Page text.

Three subdirectories inside the named directory within results.

How the pipeline works

  1. Prepare 2 FASTQ or FASTQ.gz files corresponding to the two replicates for an iCLIP/irCLIP experiment.

  2. Duplicate removal, quality filter, and trim adapter from the 3' end from the reads

    • Duplicate removal:
      • This step takes advantage of the fact that 5' end of each read has a random barcode.
      • Each initial starting molecule that was RT'd will have a unique barcode.
      • Therefore, PCR duplicates are removed by collapsing molecules with identical 5' barcode sequences.
    • Remove adapter region from the 3' end of the read.
    • The adapter is an optional input parameter.
    • Default is to remove sequences less than N=33 nucleotides.
    • Q33 specifies the quality score encoding format.
  3. After duplicate removal, remove the 5' barcode sequence. Default removes 13 nts.

    • For libraries made with sequences found in the FAST-iCLIP manuscript, remove 13 nts (-f 14)
    • For libraries made with sequences found in the irCLIP manuscript, remove 17 nts (-f 18)
  4. We then map the reads to indexes in the following order:

    • A. exoVirus index
    • B. repeat RNA index
    • C. endoVirus index
    • D. tRNA index
    • E. Human or Mouse non-repetitive genome
    • By default, we only keep reads that are unique and perfectly aligned.
    • We then remove reads that map to blacklist or repeat regions.
  5. After mapping, we isolate the 5' position (RT) stop for both positive and negative strand reads.

    • This represents the cross-link site in the initial experiment.
  6. For each replicate, we analyze the RT stop position and read length using iCLIPro.

    • See Haberman et al 2017 (https://www.ncbi.nlm.nih.gov/pubmed/28093074)
    • iCLIPro analyzes the RT stops vs cDNA length. It has been observed that RBPs and the complexes they bind RNAs in can occupy small or large areas on target RNAs. If RNase digestion is too stringent the identified RT stops via cDNA truncation may be shifted.
  7. For each strand, we merge RT stops between replicates.

    • This means that at RT stop position must be 'conserved' between replicates.
    • If conserved, we count the total number of instances of the RT position for both replicates.

Task set.
**1.** In the iCLIP pipeline description:
(a) How many nucleotides are removed from libraries made with sequences from the irCLIP manuscript?
(b) Which index are reads mapped to first?
(c) What does the isolated 5' RT stop position represent?
**2.** Can you continue the iCLIP pipeline description from its last sentence onward?

Collection entries
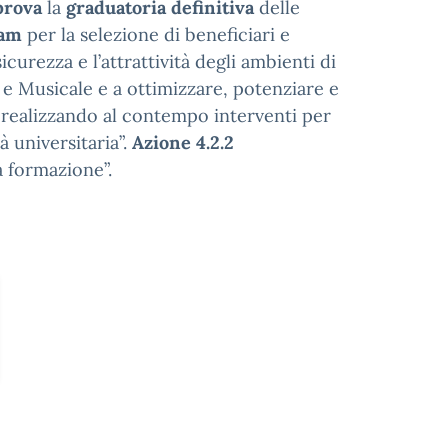
prova
la
graduatoria definitiva
delle
fam
per la selezione di beneficiari e
icurezza e l’attrattività degli ambienti di
 e Musicale e a ottimizzare, potenziare e
tà realizzando al contempo interventi per
à universitaria”.
Azione 4.2.2
a formazione”.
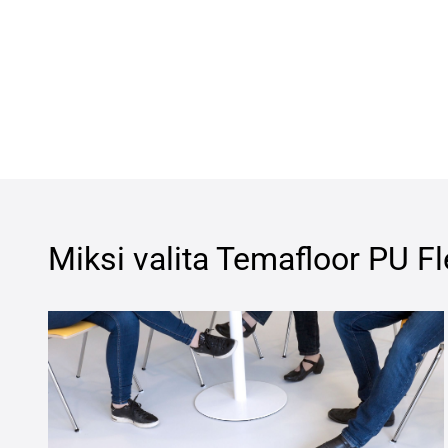
Miksi valita
Temafloor PU Fl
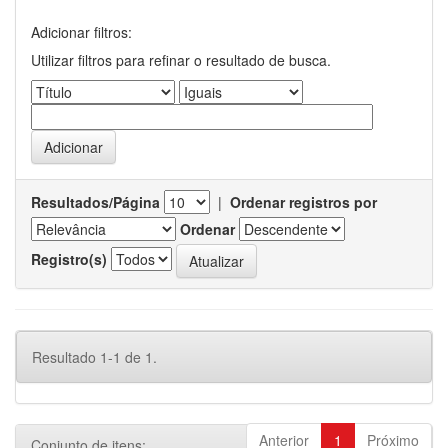
Adicionar filtros:
Utilizar filtros para refinar o resultado de busca.
Resultados/Página
|
Ordenar registros por
Ordenar
Registro(s)
Resultado 1-1 de 1.
Anterior
1
Próximo
Conjunto de itens:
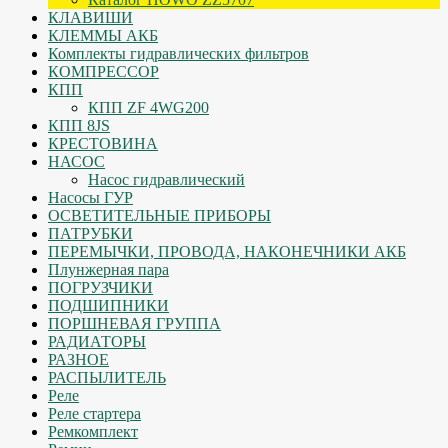
КЛАВИШИ
КЛЕММЫ АКБ
Комплекты гидравлических фильтров
КОМПРЕССОР
КПП
КПП ZF 4WG200
КПП 8JS
КРЕСТОВИНА
НАСОС
Насос гидравлический
Насосы ГУР
ОСВЕТИТЕЛЬНЫЕ ПРИБОРЫ
ПАТРУБКИ
ПЕРЕМЫЧКИ, ПРОВОДА, НАКОНЕЧНИКИ АКБ
Плунжерная пара
ПОГРУЗЧИКИ
ПОДШИПНИКИ
ПОРШНЕВАЯ ГРУППА
РАДИАТОРЫ
РАЗНОЕ
РАСПЫЛИТЕЛЬ
Реле
Реле стартера
Ремкомплект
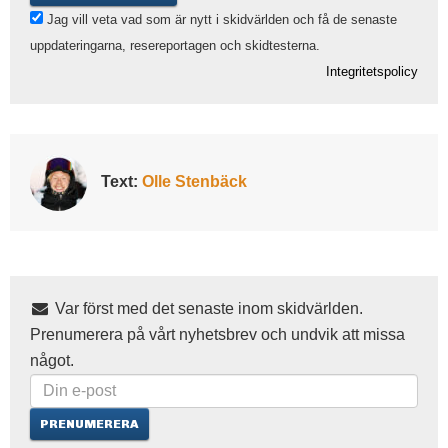
Jag vill veta vad som är nytt i skidvärlden och få de senaste
uppdateringarna, resereportagen och skidtesterna.
Integritetspolicy
Text:
Olle Stenbäck
Var först med det senaste inom skidvärlden.
Prenumerera på vårt nyhetsbrev och undvik att missa
något.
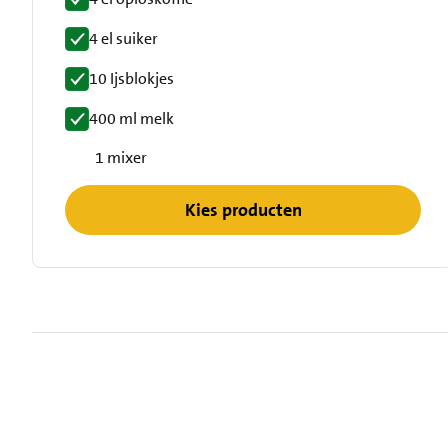
4 el suiker
10 Ijsblokjes
400 ml melk
1 mixer
Kies producten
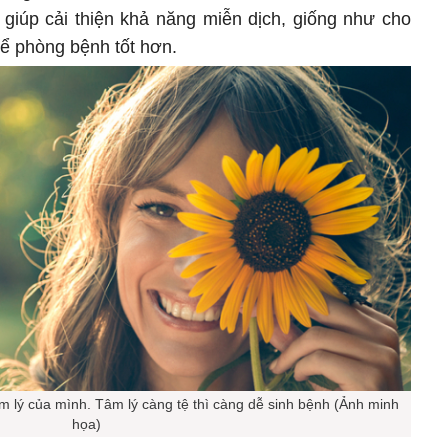
ể giúp cải thiện khả năng miễn dịch, giống như cho
để phòng bệnh tốt hơn.
âm lý của mình. Tâm lý càng tệ thì càng dễ sinh bệnh (Ảnh minh
họa)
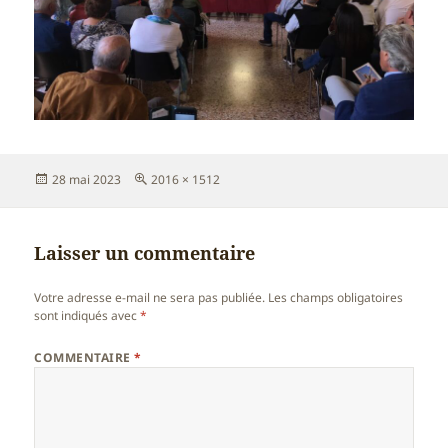
Publié
Taille
28 mai 2023
2016 × 1512
le
réelle
Laisser un commentaire
Votre adresse e-mail ne sera pas publiée.
Les champs obligatoires
sont indiqués avec
*
COMMENTAIRE
*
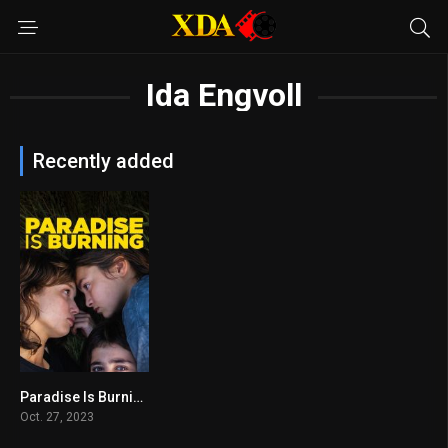
Ida Engvoll
Recently added
Paradise Is Burning
6.9
Oct. 27, 2023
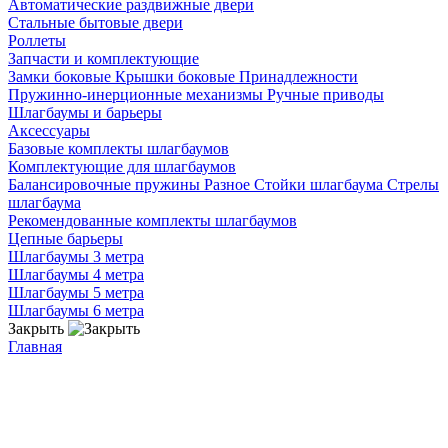
Автоматические раздвижные двери
Стальные бытовые двери
Роллеты
Запчасти и комплектующие
Замки боковые
Крышки боковые
Принадлежности
Пружинно-инерционные механизмы
Ручные приводы
Шлагбаумы и барьеры
Аксессуары
Базовые комплекты шлагбаумов
Комплектующие для шлагбаумов
Балансировочные пружины
Разное
Стойки шлагбаума
Стрелы
шлагбаума
Рекомендованные комплекты шлагбаумов
Цепные барьеры
Шлагбаумы 3 метра
Шлагбаумы 4 метра
Шлагбаумы 5 метра
Шлагбаумы 6 метра
Закрыть
Главная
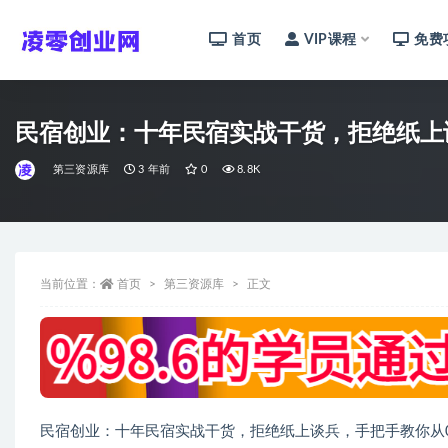
首页
VIP课程
免费
全部
民宿创业：十年民宿实战干货，拒绝纸上
第三资源库
3 年前
0
8.8K
当前位置：
首页
第三资源库
正文
民宿创业：十年民宿实战干货，拒绝纸上谈兵，手把手教你从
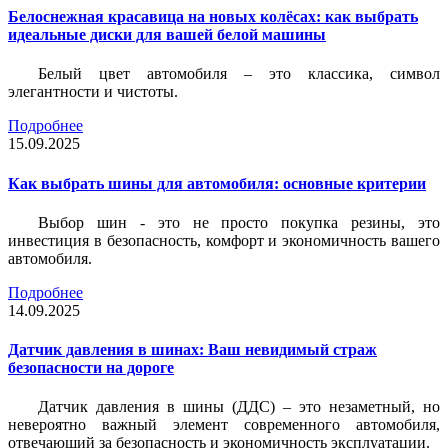
Белоснежная красавица на новых колёсах: как выбрать
идеальные диски для вашей белой машины
Белый цвет автомобиля – это классика, символ
элегантности и чистоты.
Подробнее
15.09.2025
Как выбрать шины для автомобиля: основные критерии
Выбор шин - это не просто покупка резины, это
инвестиция в безопасность, комфорт и экономичность вашего
автомобиля.
Подробнее
14.09.2025
Датчик давления в шинах: Ваш невидимый страж
безопасности на дороге
Датчик давления в шины (ДДС) – это незаметный, но
невероятно важный элемент современного автомобиля,
отвечающий за безопасность и экономичность эксплуатации.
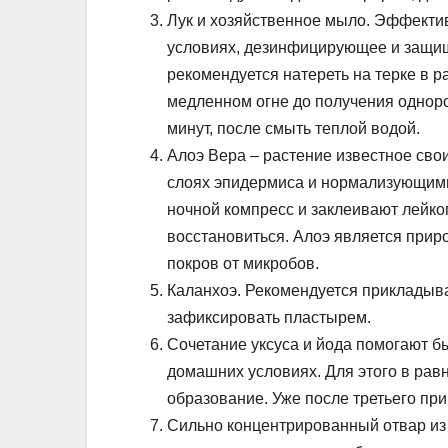
Лук и хозяйственное мыло. Эффекти
условиях, дезинфицирующее и защи
рекомендуется натереть на терке в р
медленном огне до получения однор
минут, после смыть теплой водой.
Алоэ Вера – растение известное св
слоях эпидермиса и нормализующим
ночной компресс и заклеивают лейко
восстановиться. Алоэ является пр
покров от микробов.
Каланхоэ. Рекомендуется прикладыва
зафиксировать пластырем.
Сочетание уксуса и йода помогают б
домашних условиях. Для этого в рав
образование. Уже после третьего пр
Сильно концентрированный отвар из 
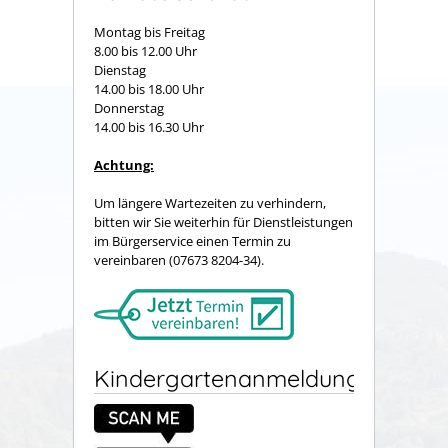
Montag bis Freitag
8.00 bis 12.00 Uhr
Dienstag
14.00 bis 18.00 Uhr
Donnerstag
14.00 bis 16.30 Uhr
Achtung:
Um längere Wartezeiten zu verhindern,
bitten wir Sie weiterhin für Dienstleistungen
im Bürgerservice einen Termin zu
vereinbaren (07673 8204-34).
Kindergartenanmeldung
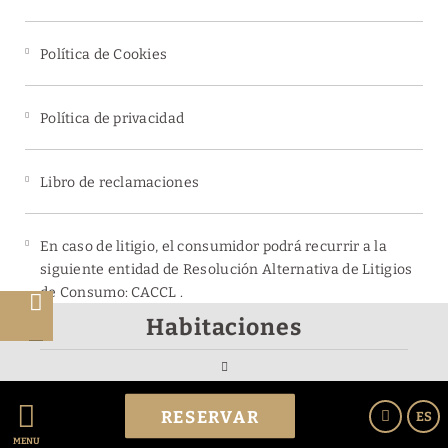
Política de Cookies
Política de privacidad
Libro de reclamaciones
En caso de litigio, el consumidor podrá recurrir a la
siguiente entidad de Resolución Alternativa de Litigios
de Consumo: CACCL .
o
Habitaciones
o
Powered by Keytel
RESERVAR
ES
Compra segura
MENÚ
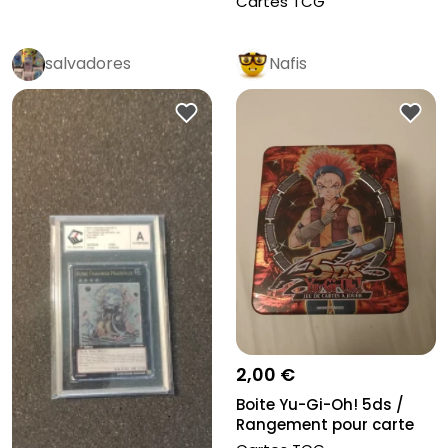
Cartes TCG
salvadores
Nafis
2,00 €
Boite Yu-Gi-Oh! 5ds /
Rangement pour carte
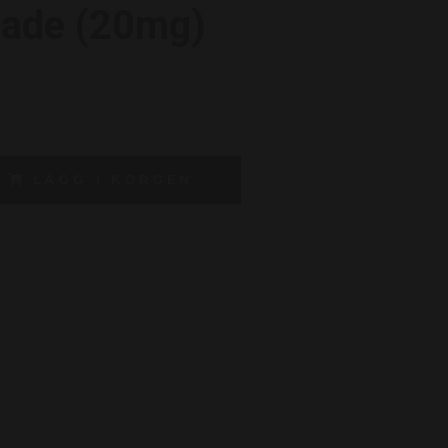
ade (20mg)
LÄGG I KORGEN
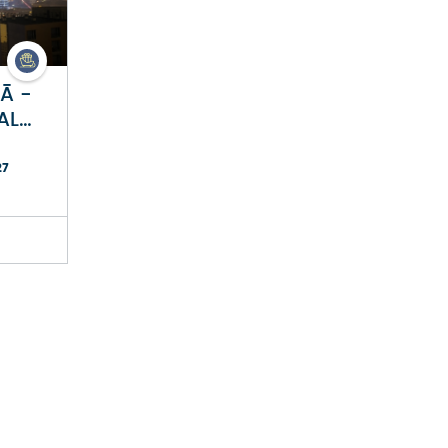
Visi transporta veidi
Ziemeļamerika
Visas kategorijas
Ā -
ALNI
Ar lidmašīnu (265)
Centrālamerika
27
ATPŪTAS UN SPA CEĻOJUMI
Ar autobusu (93)
Dienvidamerika
CEĻĀ AR MŪZIKU
Ar autobusu + lidmašīnu (4)
Austrālija, Okeānija
GARDĒŽU TŪRES
Ar kājām (8)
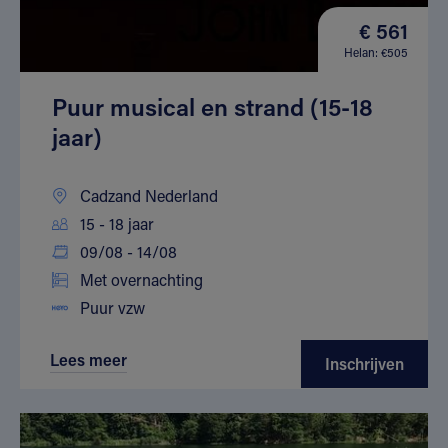
€ 561
Helan: €505
Puur musical en strand (15-18
jaar)
Cadzand Nederland
15 - 18 jaar
09/08 - 14/08
Met overnachting
Puur vzw
Lees meer
Inschrijven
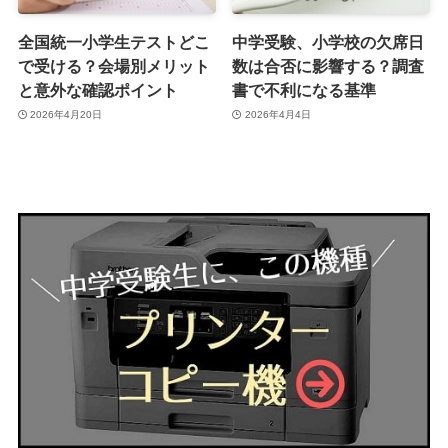
全国統一小学生テストどこ
中学受験、小学校の欠席日
で受ける？会場別メリット
数は合否に影響する？調査
と意外な確認ポイント
書で不利になる基準
2026年4月20日
2026年4月4日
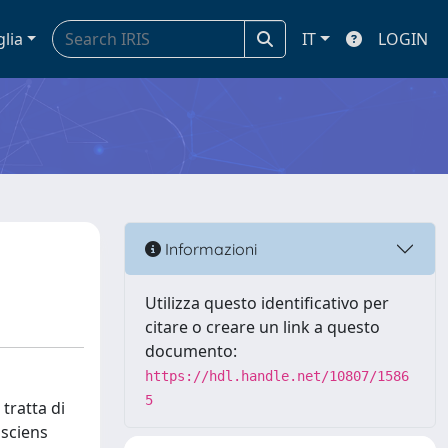
glia
IT
LOGIN
Informazioni
Utilizza questo identificativo per
citare o creare un link a questo
documento:
https://hdl.handle.net/10807/1586
5
 tratta di
 sciens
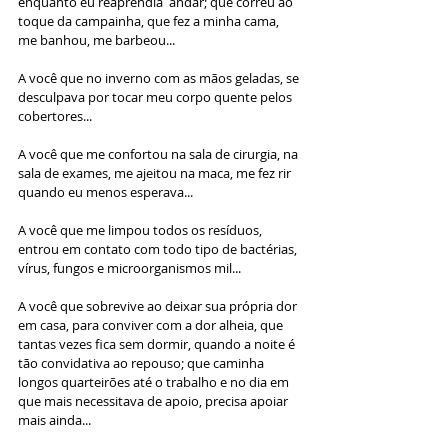
enquanto eu reaprendia  andar; que correu ao 
toque da campainha, que fez a minha cama, 
me banhou, me barbeou...
A você que no inverno com as mãos geladas, se 
desculpava por tocar meu corpo quente pelos 
cobertores...
A você que me confortou na sala de cirurgia, na 
sala de exames, me ajeitou na maca, me fez rir 
quando eu menos esperava...
A você que me limpou todos os resíduos, 
entrou em contato com todo tipo de bactérias, 
vírus, fungos e microorganismos mil...
A você que sobrevive ao deixar sua própria dor 
em casa, para conviver com a dor alheia, que 
tantas vezes fica sem dormir, quando a noite é 
tão convidativa ao repouso; que caminha 
longos quarteirões até o trabalho e no dia em 
que mais necessitava de apoio, precisa apoiar 
mais ainda...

Expected outputs.
**1.**
(a) 17 nucleotides (-f 18).
(b) The exoVirus index.
(c) The cross-link site in the initial experiment.

**2.**
    • If the total counts exceed a specified threshold, then we record these RT stops.
    • We then make bedGraph and BigWig files, allowing visualization in genome browsers.
  8. Partition RT stops by gene type.

    • We intersect merged RT stops with Ensembl annotation of gene name by RNA type.
    • Some protein coding and lincRNA genes can have embedded snoRNAs or miRNAs in their introns, making this more challenging.
    • In turn, we re-generate the initial RT stop and intersect this with two different filters.
    • One filter is a snoRNA mask and the other filter is a miR mask: both derived from Ensembl annotations.
    • These masks allow us to remove all "protein coding" RT stops that fall within annotated snoRNA/miR regions.
  9. Quantification of reads per gene.

    • For each gene type, we quantify the number of reads per gene.
    • For all but snoRNAs, this is computed using the bed files obtained above.
    • For snoRNAs, we intersect the initial pool of RT stops with a custom annotation file of snoRNAs built from Ensembl annotations of noncoding RNAs.
    • Collectively, this gives us reads per gene for each gene type.
  10. Partition protein coding reads by functional mRNA elements.

    • We intersect snoRNA/miR filtered reads with Ensembl-derived UTR coordinates.
    • We perform this such output files generated are both "exclusive" and "inclusive".
    • Exclusive = a gene will have RT stops only in the specific element, without any RT stops elsewhere in that gene.
    • Inclusive = a gene will have RT stops in the specific element, but can also have RT stops elsewhere in that gene.
  11. Partition reads by ncRNA binding region.

    • For non-coding RNAs, we simply annotate reads with the start and stop position for each ncRNA.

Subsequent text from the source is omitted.